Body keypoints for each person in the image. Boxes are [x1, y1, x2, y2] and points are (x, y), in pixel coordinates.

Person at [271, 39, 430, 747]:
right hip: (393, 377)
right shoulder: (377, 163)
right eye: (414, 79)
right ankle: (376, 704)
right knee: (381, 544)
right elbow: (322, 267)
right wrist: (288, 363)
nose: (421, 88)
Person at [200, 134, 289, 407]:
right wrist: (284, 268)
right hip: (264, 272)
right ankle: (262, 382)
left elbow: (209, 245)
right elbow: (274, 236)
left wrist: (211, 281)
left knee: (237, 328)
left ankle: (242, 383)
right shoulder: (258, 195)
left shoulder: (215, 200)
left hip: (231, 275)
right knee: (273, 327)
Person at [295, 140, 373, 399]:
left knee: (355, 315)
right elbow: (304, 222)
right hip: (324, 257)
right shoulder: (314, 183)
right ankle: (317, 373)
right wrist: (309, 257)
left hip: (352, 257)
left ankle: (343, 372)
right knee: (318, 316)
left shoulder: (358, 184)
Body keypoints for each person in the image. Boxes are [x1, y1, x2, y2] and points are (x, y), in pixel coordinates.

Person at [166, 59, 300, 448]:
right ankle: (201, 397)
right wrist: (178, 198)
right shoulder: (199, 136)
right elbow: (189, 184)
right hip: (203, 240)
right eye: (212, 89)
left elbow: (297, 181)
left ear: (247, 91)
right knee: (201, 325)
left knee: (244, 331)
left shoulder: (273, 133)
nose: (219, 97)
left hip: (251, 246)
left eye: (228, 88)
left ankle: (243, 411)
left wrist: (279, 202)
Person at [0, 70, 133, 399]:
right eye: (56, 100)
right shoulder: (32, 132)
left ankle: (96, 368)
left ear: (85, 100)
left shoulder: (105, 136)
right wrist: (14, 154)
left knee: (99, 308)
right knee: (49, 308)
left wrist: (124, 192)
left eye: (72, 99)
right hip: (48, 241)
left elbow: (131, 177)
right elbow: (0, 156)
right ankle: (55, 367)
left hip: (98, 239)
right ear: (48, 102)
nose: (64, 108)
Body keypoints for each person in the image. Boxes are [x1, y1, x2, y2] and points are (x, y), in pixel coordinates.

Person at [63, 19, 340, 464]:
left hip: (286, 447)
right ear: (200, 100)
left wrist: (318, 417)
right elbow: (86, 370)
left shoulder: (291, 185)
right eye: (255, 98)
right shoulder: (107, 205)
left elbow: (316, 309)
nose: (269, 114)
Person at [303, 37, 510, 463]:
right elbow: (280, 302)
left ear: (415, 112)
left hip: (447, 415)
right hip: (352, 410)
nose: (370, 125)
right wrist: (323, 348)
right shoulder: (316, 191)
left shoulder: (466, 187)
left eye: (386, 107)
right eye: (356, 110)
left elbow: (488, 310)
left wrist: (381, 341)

* * *

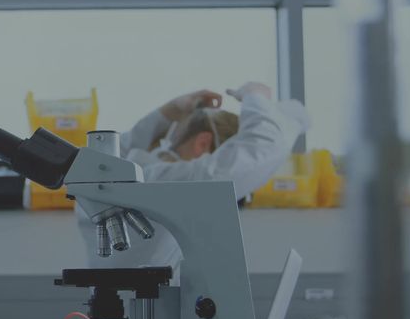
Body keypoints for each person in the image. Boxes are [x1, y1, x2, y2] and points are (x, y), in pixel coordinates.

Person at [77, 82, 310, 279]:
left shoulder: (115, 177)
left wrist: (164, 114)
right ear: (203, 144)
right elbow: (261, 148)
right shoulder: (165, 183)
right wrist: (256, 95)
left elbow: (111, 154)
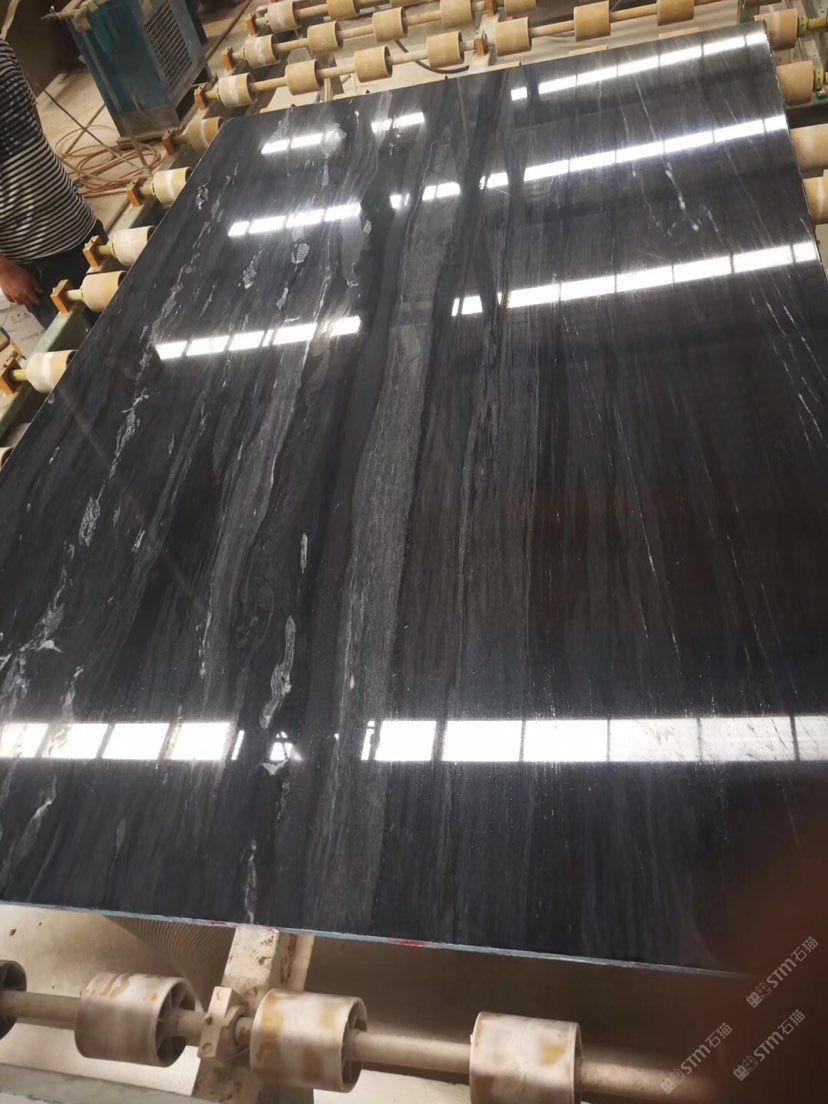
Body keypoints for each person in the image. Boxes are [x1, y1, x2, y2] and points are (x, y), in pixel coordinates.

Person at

= What you will do =
Please reproduce the lines from the line with "nose: (219, 97)" to the line with "left wrist: (381, 341)", both ends included, exactly as they appear above.

= Answer for the task =
nose: (219, 97)
left hip: (251, 246)
left eye: (228, 88)
left ankle: (243, 411)
left wrist: (279, 202)
Person at [0, 70, 133, 399]:
right eye: (56, 100)
right shoulder: (32, 132)
left ankle: (96, 368)
left ear: (85, 100)
left shoulder: (105, 136)
right wrist: (14, 154)
left knee: (99, 308)
right knee: (49, 308)
left wrist: (124, 192)
left eye: (72, 99)
right hip: (48, 241)
left elbow: (131, 177)
right elbow: (0, 156)
right ankle: (55, 367)
left hip: (98, 239)
right ear: (48, 102)
nose: (64, 108)
Body keypoints for each person in the image. Boxes are [x1, y1, x2, y2] and points are (x, y), in pixel coordinates.

Person at [63, 19, 340, 464]:
left hip: (286, 447)
right ear: (200, 100)
left wrist: (318, 417)
right elbow: (86, 370)
left shoulder: (291, 185)
right eye: (255, 98)
right shoulder: (107, 205)
left elbow: (316, 309)
nose: (269, 114)
Person at [303, 37, 510, 463]:
right elbow: (280, 302)
left ear: (415, 112)
left hip: (447, 415)
right hip: (352, 410)
nose: (370, 125)
right wrist: (323, 348)
right shoulder: (316, 191)
left shoulder: (466, 187)
left eye: (386, 107)
right eye: (356, 110)
left elbow: (488, 310)
left wrist: (381, 341)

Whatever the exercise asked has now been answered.